Badger Hunting in Boston: Matchups

With an Elite 8 berth on the line and Wisconsin in the way, the matchups in Thursday night's game will key to determining a victor. For Syracuse, it may come down to slowing one of the country's best players…Jordan Taylor.

In yet another battle of contrasts, Syracuse looks to take a team out of its element on Thursday as it prepares to face the Wisconsin Badgers.

When Wisconsin has the ball

The Big Ten team focuses on tough man-to-man defense, but it takes care of the ball offensively while just giving it up nine times a night – something the Orange usually thrives on to create running opportunities.

The epitome of why the Badgers are so good with the ball in their hands, second in all of Division I only behind only Purdue, is their senior leader and floor general Jordan Taylor. He will shatter the NCAA record for career assist-turnover ratio (career 2.99) even with a letdown against SU. Not only does Taylor protect the ball while contributing four assists per game, but he can score at will from the outside.
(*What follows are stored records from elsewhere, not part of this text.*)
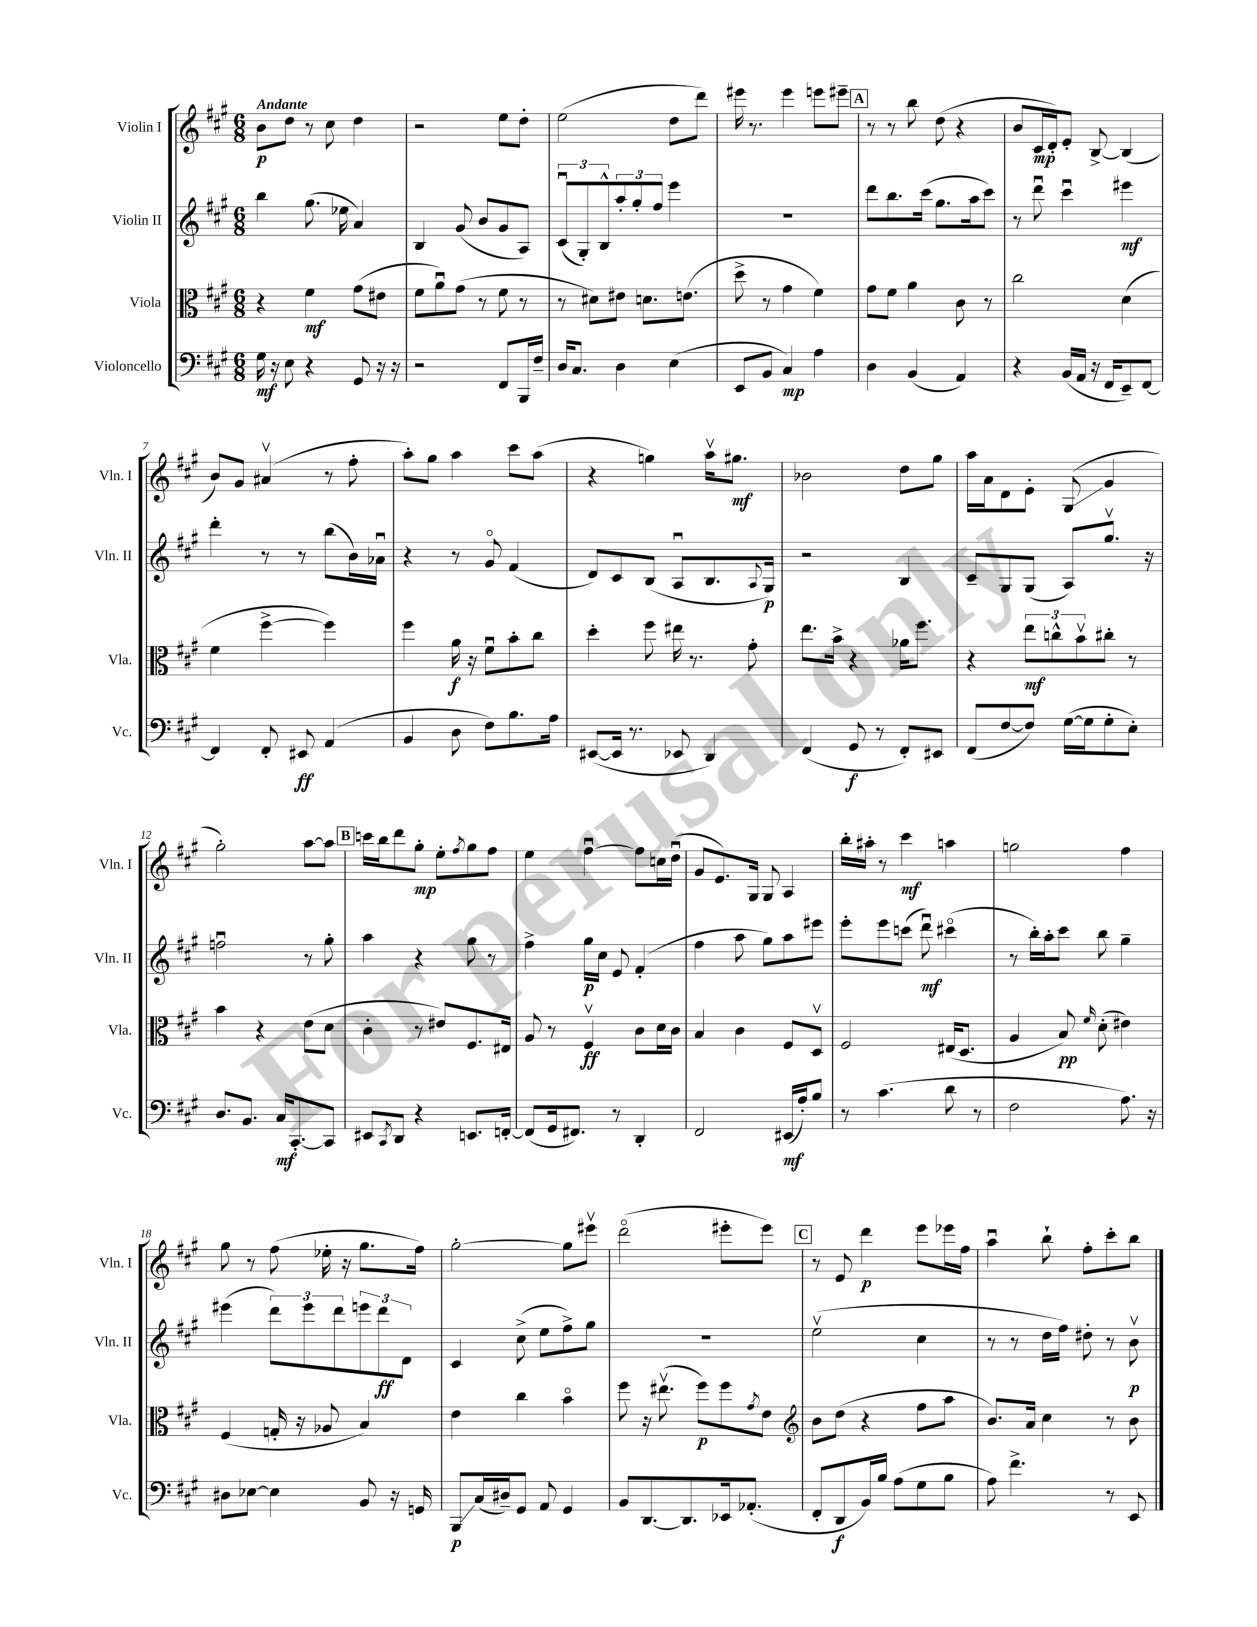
<<
\new StaffGroup <<
\new Staff = "s0" \with { instrumentName = "Violin I" shortInstrumentName = "Vln. I" } {
    \clef treble \key a \major \numericTimeSignature \time 6/8 \tempo "Andante"
    b'8\p d''8 r8 cis''8 d''4 |
    r2 e''8 d''8-. |
    e''2( d''8 d'''8) |
    eis'''16 r8. eis'''4 e'''8 eis'''8-- |
    \mark \markup { \box "A" } r8 r8 b''8 d''8( r4 |
    b'8 cis'16\mp d'16-.) e'8-. b8~-> b4( |
    b'8) gis'8 ais'4\upbow( r8 fis''8-. |
    a''8-.) gis''8 a''4 cis'''8 a''8( |
    r4 g''4) a''16\upbow gis''8.\mf |
    bes'2 d''8 gis''8 |
    a''16 a'16 d'8 e'8-. gis8\glissando( gis'4 |
    gis''2-.) a''8~ a''8 |
    \mark \markup { \box "B" } c'''16 b''16 d'''8 gis''8-.\mp e''8-. \acciaccatura { fis''8 } gis''8 fis''8 |
    e''4 fis''4~\downbow fis''8 c''16 d''16\downbow( |
    gis'8 e'8.) gis16 gis8 a4 |
    b''16-. ais''16-. r8 cis'''4\mf a''4 |
    g''2 fis''4 |
    gis''8 r8 fis''8( ees''16-. r16 gis''8. fis''16) |
    gis''2~-. gis''8 eis'''8\upbow |
    d'''2\flageolet( eis'''8-. eis'''8) |
    \mark \markup { \box "C" } r8 e'8 d'''4\p e'''8 ees'''16 fis''16 |
    a''4\downbow b''8-! fis''8-. cis'''8-. b''8 \bar "|." |
}
\new Staff = "s1" \with { instrumentName = "Violin II" shortInstrumentName = "Vln. II" } {
    \clef treble \key a \major \numericTimeSignature \time 6/8
    b''4 gis''8.( ees''16 a'4) |
    b4 gis'8( b'8 gis'8 a8) |
    \tuplet 3/2 { cis'8\downbow( gis8-.) b8-^ } \tuplet 3/2 { a''8-. gis''8-. fis''8 } e'''4 |
    R2. |
    \mark \markup { \box "A" } d'''8 b''8. cis'''16( gis''8. a''16 cis'''8) |
    r8 d'''8\downbow cis'''4\downbow eis'''4\mf |
    d'''4-. r8 r8 b''8( b'16) aes'16\downbow |
    r4 r8 gis'8\flageolet fis'4( |
    d'8) cis'8 b8( a8\downbow b8. \appoggiatura { a8 } gis16\p) |
    r2 b4 |
    cis'8-- gis8 gis8( a8) gis''8.\upbow r16 |
    f''2\downbow r8 gis''8-. |
    \mark \markup { \box "B" } a''4 r4 gis''8 r8 |
    fis''4-> gis''16\p cis''16 e'8 fis'4-.( |
    fis''4 a''8 gis''8) a''8 eis'''8 |
    e'''8-. e'''8 c'''8( d'''8\downbow\mf) cis'''4\flageolet( |
    r8 b''16-.) a''16-. cis'''8 b''8 gis''4-- |
    eis'''4( \tuplet 3/2 { d'''8) eis'''8 d'''8 } \tuplet 3/2 { e'''8 d'''8\ff d'8 } |
    cis'4 cis''8->( e''8 fis''8->) gis''8 |
    R2. |
    \mark \markup { \box "C" } e''2\upbow( cis''4 |
    r8 r8 d''16 fis''16) dis''8-. r8 b'8\upbow\p \bar "|." |
}
\new Staff = "s2" \with { instrumentName = "Viola" shortInstrumentName = "Vla." } {
    \clef alto \key a \major \numericTimeSignature \time 6/8
    r4 fis'4\mf gis'8( eis'8 |
    fis'8 a'8\downbow) gis'8( r8 fis'8 r8 |
    r8 dis'8) eis'8 d'8. e'8.( |
    d''8-> r8 gis'4 fis'4) |
    \mark \markup { \box "A" } gis'8 fis'8 a'4 cis'8 r8 |
    cis''2 d'4( |
    fis'4 fis''4~-> fis''4) |
    fis''4 a'16\f r16 fis'8\downbow b'8-. cis''8 |
    d''4-. fis''8 eis''16 r8. gis'8-. |
    e''8. b'16-> r4 aes'16 fis''8. |
    r4 \tuplet 3/2 { e''8\mf c''8-^ b'8\upbow } cis''8-. r8 |
    b'4 r4 e'8( d'8 |
    \mark \markup { \box "B" } cis'4-. r8 eis'8) fis8. eis16 |
    a8 r8 fis4\upbow\ff cis'8 d'16 cis'16 |
    b4 cis'4 fis8 d8\upbow |
    fis2 eis16( d8. |
    a4 b8\pp) \grace { fis'16 } d'8-.( eis'4) |
    fis4( g16-. r16 aes8 b4) |
    e'4 cis''4 b'4\flageolet |
    fis''8 r16 eis''8.\upbow( fis''8\p) fis''8 \acciaccatura { gis'8 } e'8 |
    \mark \markup { \box "C" } \clef treble b'8 d''8( r4 fis''8 a''8 |
    b'8.) a'16 cis''4 r8 b'8 \bar "|." |
}
\new Staff = "s3" \with { instrumentName = "Violoncello" shortInstrumentName = "Vc." } {
    \clef bass \key a \major \numericTimeSignature \time 6/8
    gis16\mf r16 e8 r4 gis,8 r16 r16 |
    r2 fis,8 b,,16 fis16-- |
    d16 cis8. d4 e4( |
    e,8 b,8 cis4\mp) a4 |
    \mark \markup { \box "A" } d4 b,4( a,4) |
    r4 b,16( a,16 r16 fis,16 e,8--) fis,8~ |
    fis,4 fis,8-. eis,8\ff a,4( |
    b,4 d8 fis8) b8. a16 |
    eis,8~( eis,16 r8. ees,8 d,4) |
    fis,4( gis,8\f r8 fis,8-.) eis,8 |
    fis,8( fis8~ fis8) gis16~( gis16 gis8-. e8-.) |
    d8. b,8. cis16\mf cis,8.~-. cis,8 |
    \mark \markup { \box "B" } eis,8 \acciaccatura { cis,8 } d,8 r4 e,8. f,16~-. |
    f,8( gis,16 fis,8.) r8 d,4-. |
    fis,2 eis,16\mf( a16-.) b8 |
    r8 cis'4.( d'8 r8 |
    fis2 a8.) r16 |
    dis8 ees8~ ees4 b,8 r16 g,16 |
    b,,8\glissando\p cis16( dis16--) gis,8 a,8 gis,4 |
    b,8 d,8.~ d,8. ees,16 aes,8.-.( |
    \mark \markup { \box "C" } fis,8-. d,8\f b,16) b16 a8( gis8 b8 |
    a8) fis'4.-> r8 e,8 \bar "|." |
}
>>
>>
So how does Syracuse match up with the senior?

The good news is that the Orange will extend out in the 2-3 zone more than usual to limit Wisconsin's three-point shooting in general, so Taylor should expect Scoop Jardine or Brandon Triche to be near the arc throughout the evening as he brings the ball up. The better news for SU is that the zone will be a constant in the game, and not a single player will have to worry about defending Taylor one-on-one no matter the situation.

When he does have the ball in his hands, though, it is imperative to get it into somebody else's. The rest of the Badgers are more catch-and-shoot type players who are responsive to Taylor's play-making ability instead of creating their own shot.

The exception? Swingman Ryan Evans.

While not the most gaudy scorer, Evans is consistent. He has scored in double-figures over the last 14 games, and he is the team's leading rebounder in the process. Evans is longer than his listed 6-foot-6 frame, so he will be the second key for the Orange defense. The junior has the ability to hit a jump shot as well as slash to the rim, so his ability to get inside the zone may cause issue for Syracuse.

The other players on the roster – even the bigs - will not hesitate to hoist up three-pointers, but the zone's extension should limit an efficient percentage from accumulating from deep.

When Syracuse has the ball

As if Wisconsin's offensive numbers aren't gaudy enough, their defense is actually the better unit. Yes, it's a simple – yet tough – man-to-man scheme, but it holds opponents to just 52.9 points per game. The mark is the best among 338 Division I basketball teams.

The Badgers are gritty, and they will turn you over – though Syracuse is also a top 10 team at protecting the ball (just 10.6 turnovers per game).

But the difference between most Big Ten teams and the Orange is athleticism, individual scoring ability and depth. Facing what was considered another tough man-to-man team in the Round of 32, Syracuse put up 75 points in a win over Kansas State.

Jardine said the team's collective eyes lit up at the thought of a team manning-up against he, Dion Waiters, Kris Joseph and company since the zone has frustrated SU so much of late. It won't happen on Thursday, though, as Wisconsin Coach Bo Ryan is set in his ways the same way Syracuse Coach Jim Boeheim is with his defense.

Expect Waiters to attack early and often from inside and out, with Joseph as a compliment. The penetration should lead to kick-out opportunities for Triche and James Southerland from beyond the arc and C.J. Fair from 15-feet.

Inside, Rakeem Christmas will have his hands somewhat full with the 6-foot-10, 235-pound Jared Berggren – though he is just an average rebounder at best.